_INFORMATION PROVIDED_:

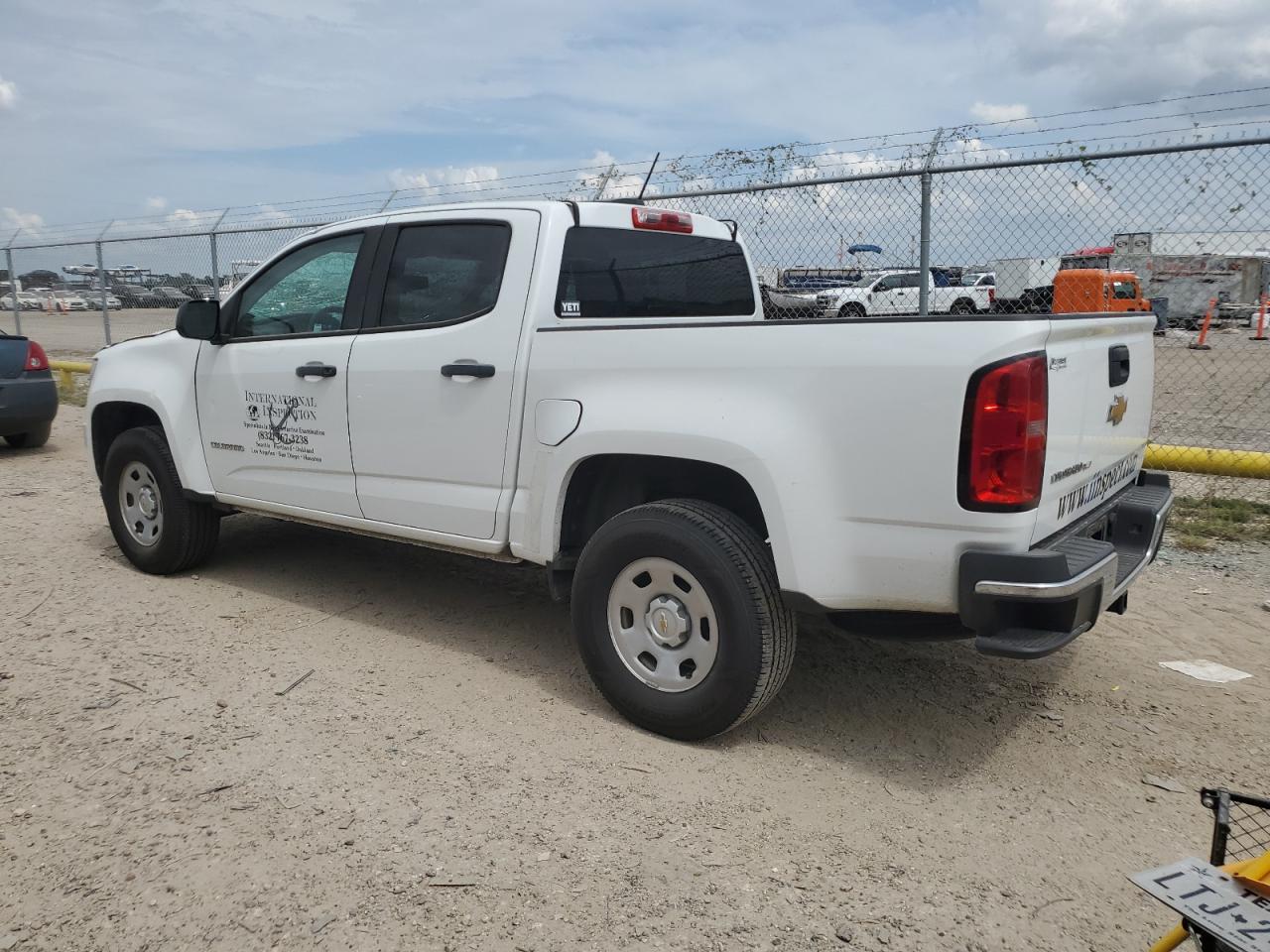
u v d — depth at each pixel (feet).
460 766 10.93
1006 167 21.74
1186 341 50.14
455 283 13.61
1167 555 19.74
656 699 11.55
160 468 17.15
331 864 9.04
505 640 14.97
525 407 12.59
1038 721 12.42
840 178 23.71
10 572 18.01
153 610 15.99
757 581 10.77
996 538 9.50
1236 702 13.03
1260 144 19.39
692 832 9.71
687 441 10.95
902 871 9.16
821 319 10.26
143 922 8.24
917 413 9.70
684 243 15.72
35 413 30.58
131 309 47.16
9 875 8.84
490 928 8.22
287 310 15.74
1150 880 6.41
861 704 12.85
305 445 15.20
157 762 10.85
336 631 15.19
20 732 11.53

_DIRECTIONS FOR THIS TASK_:
Pictures are to be excluded; everything else in the records must be reproduced exactly.

_TASK RESPONSE_:
u v d — depth at each pixel (feet).
460 766 10.93
1006 167 21.74
1186 341 50.14
455 283 13.61
1167 555 19.74
656 699 11.55
160 468 17.15
331 864 9.04
505 640 14.97
525 407 12.59
1038 721 12.42
840 178 23.71
10 572 18.01
153 610 15.99
757 581 10.77
996 538 9.50
1236 702 13.03
1260 144 19.39
692 832 9.71
687 441 10.95
902 871 9.16
821 319 10.26
143 922 8.24
917 413 9.70
684 243 15.72
35 413 30.58
131 309 47.16
9 875 8.84
490 928 8.22
287 310 15.74
1150 880 6.41
861 704 12.85
305 445 15.20
157 762 10.85
336 631 15.19
20 732 11.53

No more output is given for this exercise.